Devant la commission, le chef d'Etat-major des armées, le Général François Lecointre, a décrit en ces termes ce rôle de conseil : « Le commandement ne saurait abdiquer sa responsabilité. Bien sûr, le service de santé a une compétence technique et une expertise à faire valoir. Il exerce un rôle de conseil. Mais en aucun cas je n'accepterai que cet avis d'expert vienne se substituer à la responsabilité du commandement qui, in fine, doit décider après avoir développé une vision la plus globale possible, et en endossant seul l'entière responsabilité des ordres donnés. Pour autant, des avis très précis sont donnés à toutes les forces engagées en opération, jusqu'au plus haut niveau. » (Audition du 23 avril 2020).

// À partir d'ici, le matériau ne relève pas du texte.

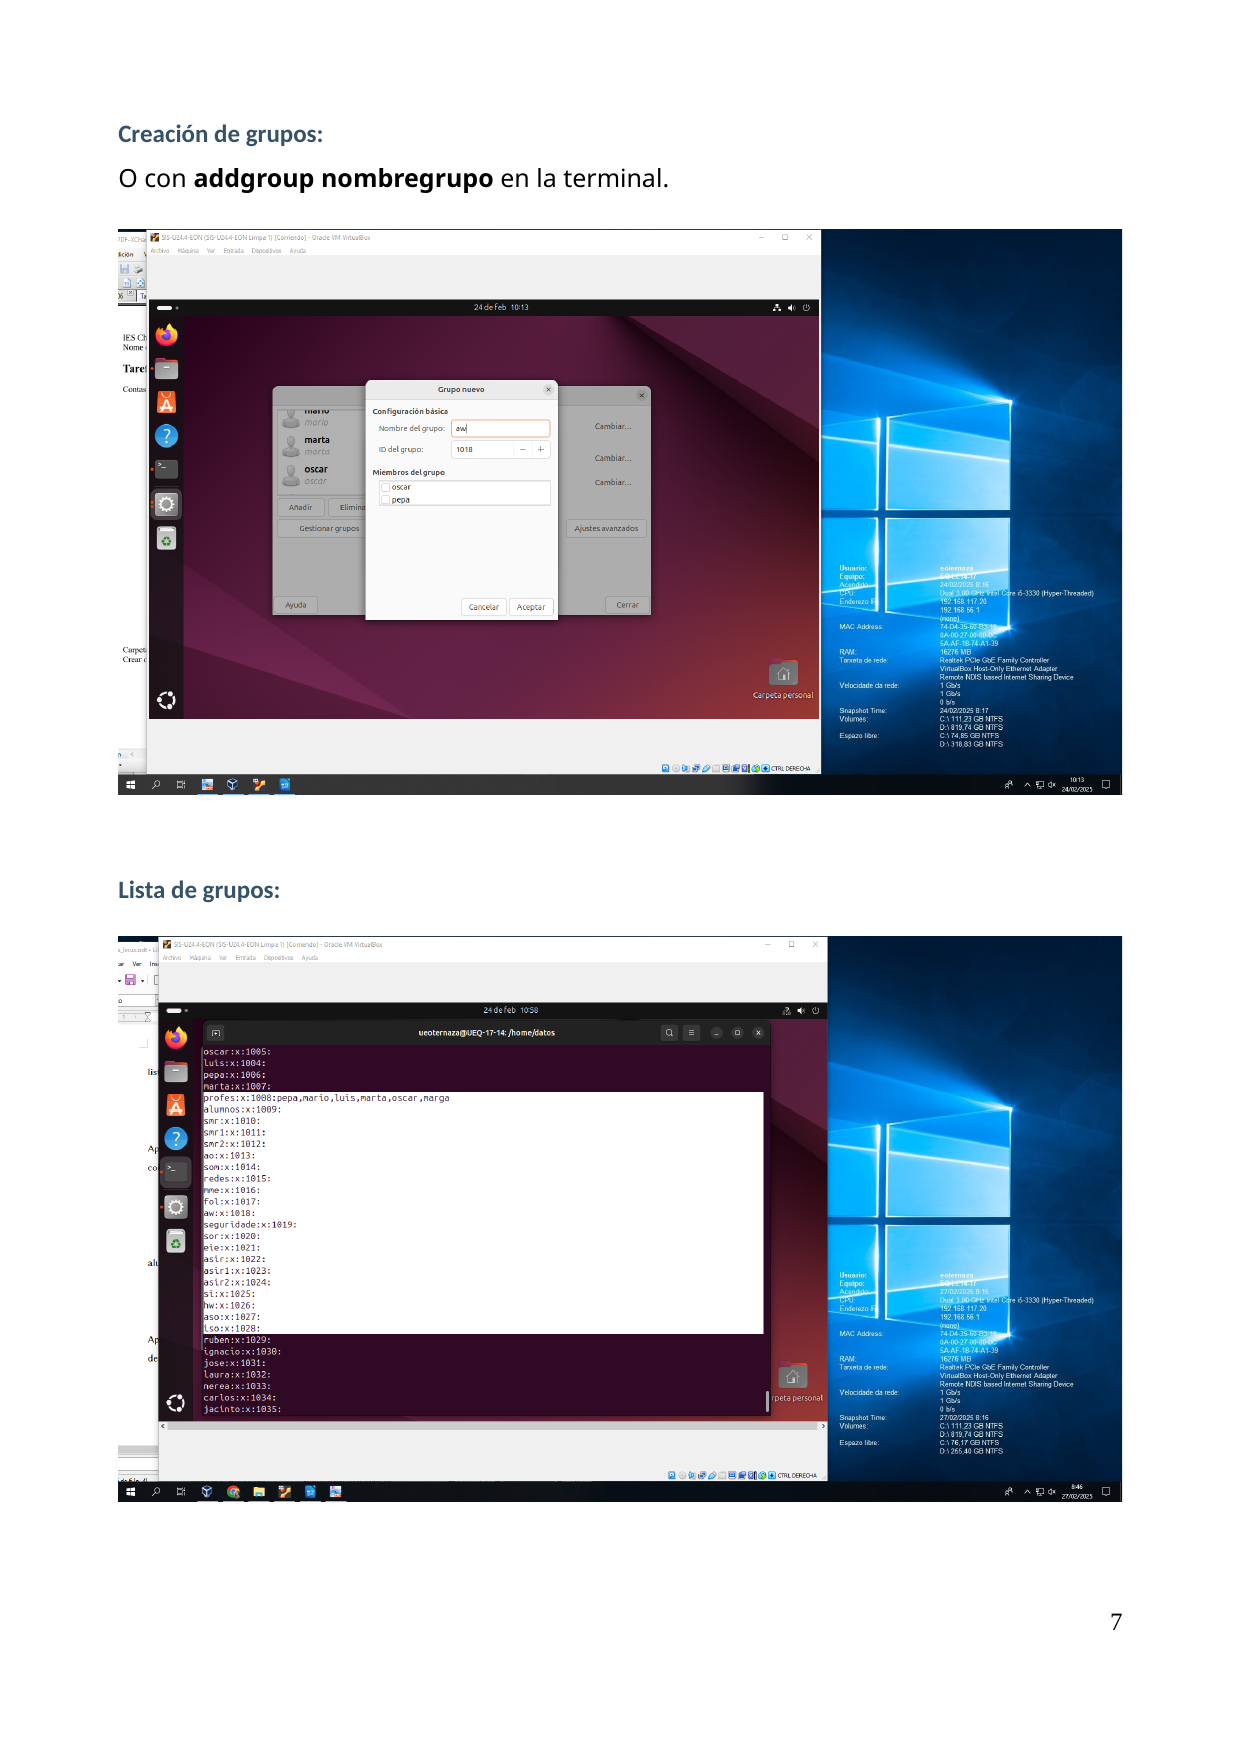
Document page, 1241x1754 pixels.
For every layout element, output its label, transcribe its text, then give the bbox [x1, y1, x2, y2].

picture [118, 229, 1123, 795]
subtitle Creación de grupos: [118, 118, 1122, 149]
subtitle Lista de grupos: [118, 874, 1122, 905]
picture [118, 936, 1123, 1502]
text O con addgroup nombregrupo en la terminal. [118, 161, 1122, 195]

Sans remettre en cause cette responsabilité du commandement, en charge des opérations, des procédures complémentaires, permettant un « regard croisé » ou un « travail en plateau » , possibilités évoquées par la ministre devant la commission, pourraient permettre d'éclairer davantage le commandement sur la conduite des opérations dans un cadre aussi exceptionnel que celui d'une pandémie mondiale.
Les rapporteurs seront très attentifs aux propositions que l'Etat-Major doit faire à la ministre en ce sens.
L'absolue nécessité d'un dépistage systématique des soldats avant projection en opérations et des équipages avant appareillage
Depuis plusieurs semaines, la commission des affaires étrangères et de la défense demande au Gouvernement que les forces projetées en opérations, équipages avant appareillage et relèves d'OPEX, soient testés systématiquement avant leur départ.
Ceci non seulement afin d'assurer la sécurité des forces, leur efficacité opérationnelle, mais aussi pour en garantir l'acceptabilité politique pour les pays qui reçoivent sur leur sol les soldats français.
La ministre des armées a fait droit à cette demande et a annoncé devant la commission le 12 mai : « Nous veillerons, en complément des quatorzaines, et en fonction des règles des pays de destination de nos forces, à ce que l'autorité médicale utilise les tests virologiques et sérologiques » .
Les rapporteurs se félicitent de la mise en oeuvre de ce dépistage systématique des forces combattantes.